Please note that the newly published artwork pages for the 2013 paintings will be continually updated as our research for provenance, exhibition, and literature histories progresses.


Other Chuck Close Catalogue Raisonné Updates

Solo Exhibitions

Close’s solo exhibition history has been published in the catalogue. Select exhibition entries link to their respective exhibition pages, featuring paintings that appeared in those exhibitions.

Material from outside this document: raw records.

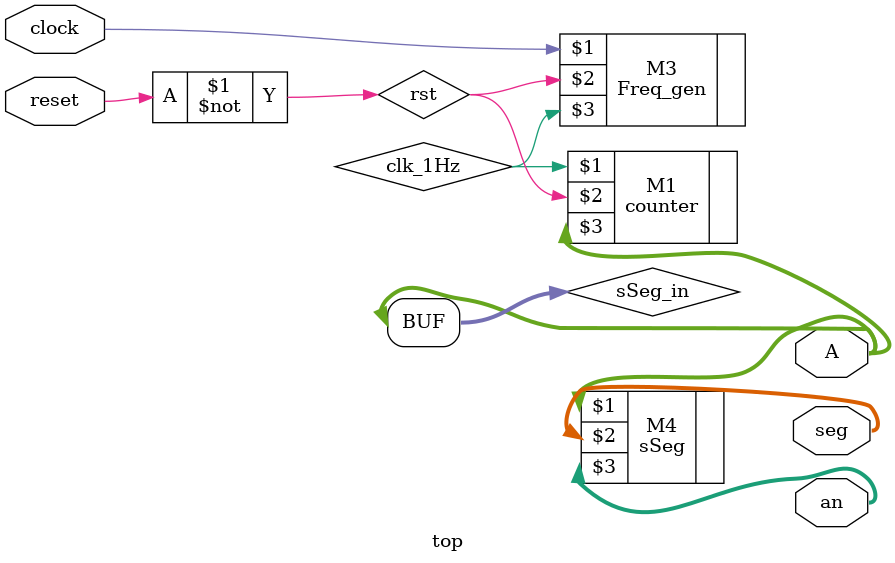
<source format=v>
module top(
    input clock,
    input reset,
    output [2:0] A,
    output [7:0] seg,
    output [3:0] an
    );
    wire clk_1Hz;
    wire [2:0] sSeg_in;
    wire rst;
	
    assign rst = ~reset;
    
    counter M1(clk_1Hz, rst, A);
    //counter_state M2(clk_1Hz, rst, A);
    Freq_gen M3(clock, rst, clk_1Hz);
    sSeg M4(sSeg_in, seg, an);
    assign sSeg_in = A;    
endmodule

</source>
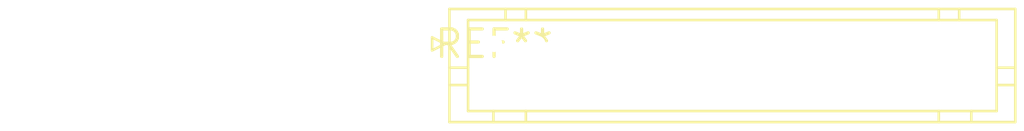
<source format=kicad_pcb>
(kicad_pcb (version 20240108) (generator pcbnew)

  (general
    (thickness 1.6)
  )

  (paper "A4")
  (layers
    (0 "F.Cu" signal)
    (31 "B.Cu" signal)
    (32 "B.Adhes" user "B.Adhesive")
    (33 "F.Adhes" user "F.Adhesive")
    (34 "B.Paste" user)
    (35 "F.Paste" user)
    (36 "B.SilkS" user "B.Silkscreen")
    (37 "F.SilkS" user "F.Silkscreen")
    (38 "B.Mask" user)
    (39 "F.Mask" user)
    (40 "Dwgs.User" user "User.Drawings")
    (41 "Cmts.User" user "User.Comments")
    (42 "Eco1.User" user "User.Eco1")
    (43 "Eco2.User" user "User.Eco2")
    (44 "Edge.Cuts" user)
    (45 "Margin" user)
    (46 "B.CrtYd" user "B.Courtyard")
    (47 "F.CrtYd" user "F.Courtyard")
    (48 "B.Fab" user)
    (49 "F.Fab" user)
    (50 "User.1" user)
    (51 "User.2" user)
    (52 "User.3" user)
    (53 "User.4" user)
    (54 "User.5" user)
    (55 "User.6" user)
    (56 "User.7" user)
    (57 "User.8" user)
    (58 "User.9" user)
  )

  (setup
    (pad_to_mask_clearance 0)
    (pcbplotparams
      (layerselection 0x00010fc_ffffffff)
      (plot_on_all_layers_selection 0x0000000_00000000)
      (disableapertmacros false)
      (usegerberextensions false)
      (usegerberattributes false)
      (usegerberadvancedattributes false)
      (creategerberjobfile false)
      (dashed_line_dash_ratio 12.000000)
      (dashed_line_gap_ratio 3.000000)
      (svgprecision 4)
      (plotframeref false)
      (viasonmask false)
      (mode 1)
      (useauxorigin false)
      (hpglpennumber 1)
      (hpglpenspeed 20)
      (hpglpendiameter 15.000000)
      (dxfpolygonmode false)
      (dxfimperialunits false)
      (dxfusepcbnewfont false)
      (psnegative false)
      (psa4output false)
      (plotreference false)
      (plotvalue false)
      (plotinvisibletext false)
      (sketchpadsonfab false)
      (subtractmaskfromsilk false)
      (outputformat 1)
      (mirror false)
      (drillshape 1)
      (scaleselection 1)
      (outputdirectory "")
    )
  )

  (net 0 "")

  (footprint "JST_PHD_B24B-PHDSS_2x12_P2.00mm_Vertical" (layer "F.Cu") (at 0 0))

)

</source>
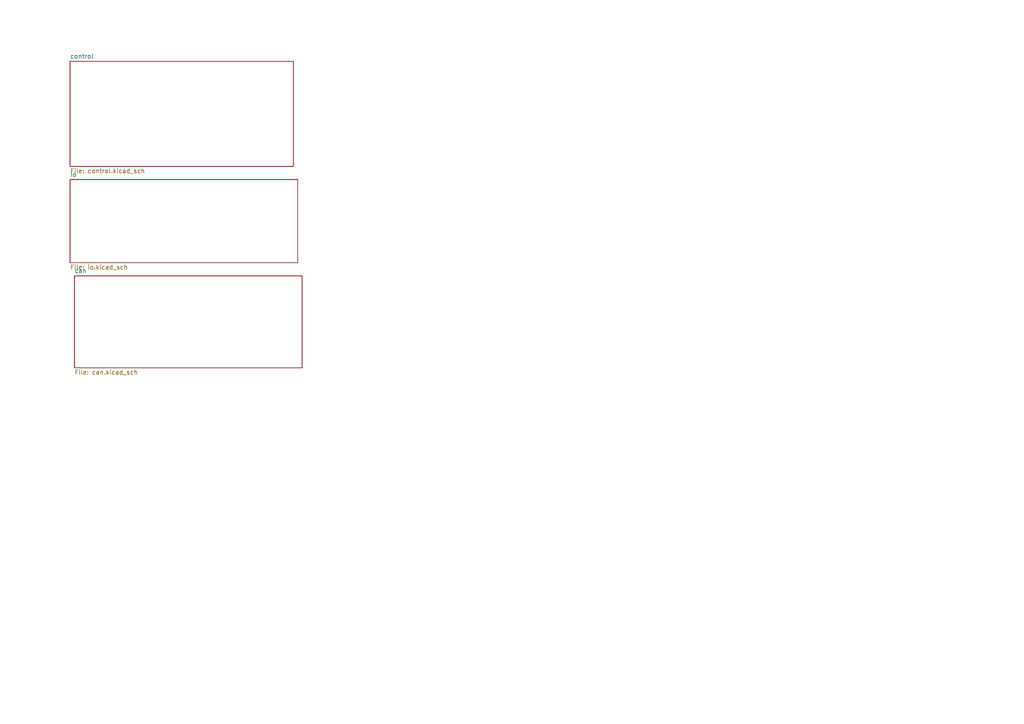
<source format=kicad_sch>
(kicad_sch (version 20230121) (generator eeschema)

  (uuid c216f9c7-e862-4169-bed0-e5d9a674ad35)

  (paper "A4")

  


  (sheet (at 20.32 52.07) (size 66.04 24.13) (fields_autoplaced)
    (stroke (width 0.1524) (type solid))
    (fill (color 0 0 0 0.0000))
    (uuid 06283209-7f80-4e40-84fb-3a47a1aea307)
    (property "Sheetname" "io" (at 20.32 51.3584 0)
      (effects (font (size 1.27 1.27)) (justify left bottom))
    )
    (property "Sheetfile" "io.kicad_sch" (at 20.32 76.7846 0)
      (effects (font (size 1.27 1.27)) (justify left top))
    )
    (instances
      (project "paris"
        (path "/c216f9c7-e862-4169-bed0-e5d9a674ad35" (page "2"))
      )
    )
  )

  (sheet (at 21.59 80.01) (size 66.04 26.67) (fields_autoplaced)
    (stroke (width 0.1524) (type solid))
    (fill (color 0 0 0 0.0000))
    (uuid 391b71ec-47b8-442a-ab40-5afc26f9f66f)
    (property "Sheetname" "can" (at 21.59 79.2984 0)
      (effects (font (size 1.27 1.27)) (justify left bottom))
    )
    (property "Sheetfile" "can.kicad_sch" (at 21.59 107.2646 0)
      (effects (font (size 1.27 1.27)) (justify left top))
    )
    (instances
      (project "paris"
        (path "/c216f9c7-e862-4169-bed0-e5d9a674ad35" (page "3"))
      )
    )
  )

  (sheet (at 20.32 17.78) (size 64.77 30.48) (fields_autoplaced)
    (stroke (width 0.1524) (type solid))
    (fill (color 0 0 0 0.0000))
    (uuid a3f0f5a1-be93-4f2a-9542-aab831e6f826)
    (property "Sheetname" "control" (at 20.32 17.0684 0)
      (effects (font (size 1.27 1.27)) (justify left bottom))
    )
    (property "Sheetfile" "control.kicad_sch" (at 20.32 48.8446 0)
      (effects (font (size 1.27 1.27)) (justify left top))
    )
    (instances
      (project "paris"
        (path "/c216f9c7-e862-4169-bed0-e5d9a674ad35" (page "4"))
      )
    )
  )

  (sheet_instances
    (path "/" (page "1"))
  )
)

</source>
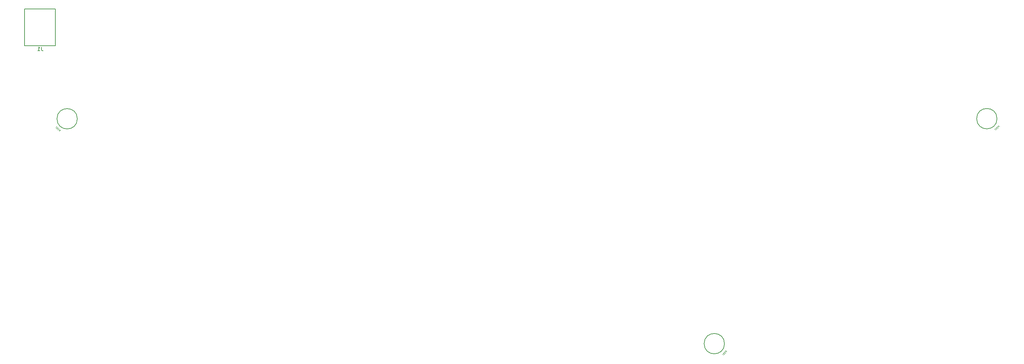
<source format=gbr>
G04 #@! TF.GenerationSoftware,KiCad,Pcbnew,(5.1.4-0-10_14)*
G04 #@! TF.CreationDate,2020-10-31T09:27:46+01:00*
G04 #@! TF.ProjectId,lumberjack,6c756d62-6572-46a6-9163-6b2e6b696361,rev?*
G04 #@! TF.SameCoordinates,Original*
G04 #@! TF.FileFunction,Legend,Bot*
G04 #@! TF.FilePolarity,Positive*
%FSLAX46Y46*%
G04 Gerber Fmt 4.6, Leading zero omitted, Abs format (unit mm)*
G04 Created by KiCad (PCBNEW (5.1.4-0-10_14)) date 2020-10-31 09:27:46*
%MOMM*%
%LPD*%
G04 APERTURE LIST*
%ADD10C,0.150000*%
%ADD11C,0.100000*%
G04 APERTURE END LIST*
D10*
X37713052Y-83003402D02*
G75*
G03X37713052Y-83003402I-2600933J0D01*
G01*
D11*
X33067584Y-86196956D02*
X33350427Y-85914114D01*
X33242677Y-85806364D01*
X33202271Y-85792895D01*
X33175334Y-85792895D01*
X33134928Y-85806364D01*
X33094521Y-85846770D01*
X33081053Y-85887176D01*
X33081053Y-85914114D01*
X33094521Y-85954520D01*
X33202271Y-86062269D01*
X33013709Y-85577396D02*
X32959834Y-85523521D01*
X32919428Y-85510053D01*
X32865554Y-85510053D01*
X32798210Y-85550459D01*
X32703929Y-85644740D01*
X32663523Y-85712083D01*
X32663523Y-85765958D01*
X32676992Y-85806364D01*
X32730866Y-85860239D01*
X32771273Y-85873708D01*
X32825147Y-85873708D01*
X32892491Y-85833301D01*
X32986772Y-85739021D01*
X33027178Y-85671677D01*
X33027178Y-85617802D01*
X33013709Y-85577396D01*
X32515367Y-85617802D02*
X32461492Y-85590865D01*
X32394149Y-85523521D01*
X32380680Y-85483115D01*
X32380680Y-85456178D01*
X32394149Y-85415772D01*
X32421086Y-85388834D01*
X32461492Y-85375366D01*
X32488430Y-85375366D01*
X32528836Y-85388834D01*
X32596179Y-85429240D01*
X32636586Y-85442709D01*
X32663523Y-85442709D01*
X32703929Y-85429240D01*
X32730867Y-85402303D01*
X32744335Y-85361897D01*
X32744335Y-85334959D01*
X32730866Y-85294553D01*
X32663523Y-85227210D01*
X32609648Y-85200272D01*
X32542305Y-85105992D02*
X32380680Y-84944367D01*
X32178650Y-85308022D02*
X32461492Y-85025179D01*
D10*
X272607489Y-82975932D02*
G75*
G03X272607489Y-82975932I-2600933J0D01*
G01*
D11*
X273200110Y-85020466D02*
X272917268Y-84737623D01*
X272809518Y-84845373D01*
X272796049Y-84885779D01*
X272796049Y-84912716D01*
X272809518Y-84953122D01*
X272849924Y-84993529D01*
X272890330Y-85006997D01*
X272917268Y-85006997D01*
X272957674Y-84993529D01*
X273065423Y-84885779D01*
X272580550Y-85074341D02*
X272526675Y-85128216D01*
X272513207Y-85168622D01*
X272513207Y-85222496D01*
X272553613Y-85289840D01*
X272647894Y-85384121D01*
X272715237Y-85424527D01*
X272769112Y-85424527D01*
X272809518Y-85411058D01*
X272863393Y-85357184D01*
X272876862Y-85316777D01*
X272876862Y-85262903D01*
X272836455Y-85195559D01*
X272742175Y-85101278D01*
X272674831Y-85060872D01*
X272620956Y-85060872D01*
X272580550Y-85074341D01*
X272620956Y-85572683D02*
X272594019Y-85626558D01*
X272526675Y-85693901D01*
X272486269Y-85707370D01*
X272459332Y-85707370D01*
X272418926Y-85693901D01*
X272391988Y-85666964D01*
X272378520Y-85626558D01*
X272378520Y-85599620D01*
X272391988Y-85559214D01*
X272432394Y-85491871D01*
X272445863Y-85451464D01*
X272445863Y-85424527D01*
X272432394Y-85384121D01*
X272405457Y-85357183D01*
X272365051Y-85343715D01*
X272338113Y-85343715D01*
X272297707Y-85357184D01*
X272230364Y-85424527D01*
X272203426Y-85478402D01*
X272109146Y-85545745D02*
X271947521Y-85707370D01*
X272311176Y-85909400D02*
X272028333Y-85626558D01*
X203594355Y-142538402D02*
X203311513Y-142255559D01*
X203203763Y-142363309D01*
X203190294Y-142403715D01*
X203190294Y-142430652D01*
X203203763Y-142471058D01*
X203244169Y-142511465D01*
X203284575Y-142524933D01*
X203311513Y-142524933D01*
X203351919Y-142511465D01*
X203459668Y-142403715D01*
X202974795Y-142592277D02*
X202920920Y-142646152D01*
X202907452Y-142686558D01*
X202907452Y-142740432D01*
X202947858Y-142807776D01*
X203042139Y-142902057D01*
X203109482Y-142942463D01*
X203163357Y-142942463D01*
X203203763Y-142928994D01*
X203257638Y-142875120D01*
X203271107Y-142834713D01*
X203271107Y-142780839D01*
X203230700Y-142713495D01*
X203136420Y-142619214D01*
X203069076Y-142578808D01*
X203015201Y-142578808D01*
X202974795Y-142592277D01*
X203015201Y-143090619D02*
X202988264Y-143144494D01*
X202920920Y-143211837D01*
X202880514Y-143225306D01*
X202853577Y-143225306D01*
X202813171Y-143211837D01*
X202786233Y-143184900D01*
X202772765Y-143144494D01*
X202772765Y-143117556D01*
X202786233Y-143077150D01*
X202826639Y-143009807D01*
X202840108Y-142969400D01*
X202840108Y-142942463D01*
X202826639Y-142902057D01*
X202799702Y-142875120D01*
X202759296Y-142861651D01*
X202732358Y-142861651D01*
X202691952Y-142875120D01*
X202624609Y-142942463D01*
X202597671Y-142996338D01*
X202503391Y-143063681D02*
X202341766Y-143225306D01*
X202705421Y-143427336D02*
X202422578Y-143144494D01*
D10*
X203001734Y-140493868D02*
G75*
G03X203001734Y-140493868I-2600933J0D01*
G01*
X32065650Y-54903178D02*
X24265650Y-54903178D01*
X32065650Y-54903178D02*
X32065650Y-64303178D01*
X32065650Y-64303178D02*
X24265650Y-64303178D01*
X24265650Y-64303178D02*
X24265650Y-54903178D01*
X28578694Y-64639988D02*
X28578694Y-65354274D01*
X28626313Y-65497131D01*
X28721551Y-65592369D01*
X28864408Y-65639988D01*
X28959646Y-65639988D01*
X27578694Y-65639988D02*
X28150122Y-65639988D01*
X27864408Y-65639988D02*
X27864408Y-64639988D01*
X27959646Y-64782846D01*
X28054884Y-64878084D01*
X28150122Y-64925703D01*
M02*

</source>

Chuck Close and Freedom of Speech, 1967

For an artist most known for straightforward portraiture—a rather benign art form—Close has not been immune to, or apolitical about, censorship. In 1991, on the heels of the public trial against works such as Robert Mapplethorpe’s homoerotic photography and Andres Serrano’s 1987 Piss Christ, Close testified at a Congressional hearing against stronger anti-obscenity restrictions. But his stance on artistic freedom of speech dates back to 1967, when his first solo exhibition at the University of Massachusetts drew enough controversy that it was immediately taken off the walls without his knowledge. A link to the transcript of the court case that came out of this dispute, “Charles Close v. University of Massachusetts,” has been published. It is cited regularly as the first legal action asserting the extension of freedom of speech to the visual arts.

Audio and Video Archive

This section is expanded with the assistance of Artifex Press Archivist/Digital Resource Manager Ashley Levine and Research Assistant Ariela Alberts as more material is acquired. Recently added videos include a recording of the full performance of C to C (Close to Chuck), restaged by the Boston Ballet in February 2014. The ballet, which originally premiered at the American Ballet Theatre in New York in 2007, was choreographed by Jorma Elo to the musical portrait of Close composed in 2004 by Philip Glass. Close’s 1969 painting of Glass has become one of the artist’s iconic works.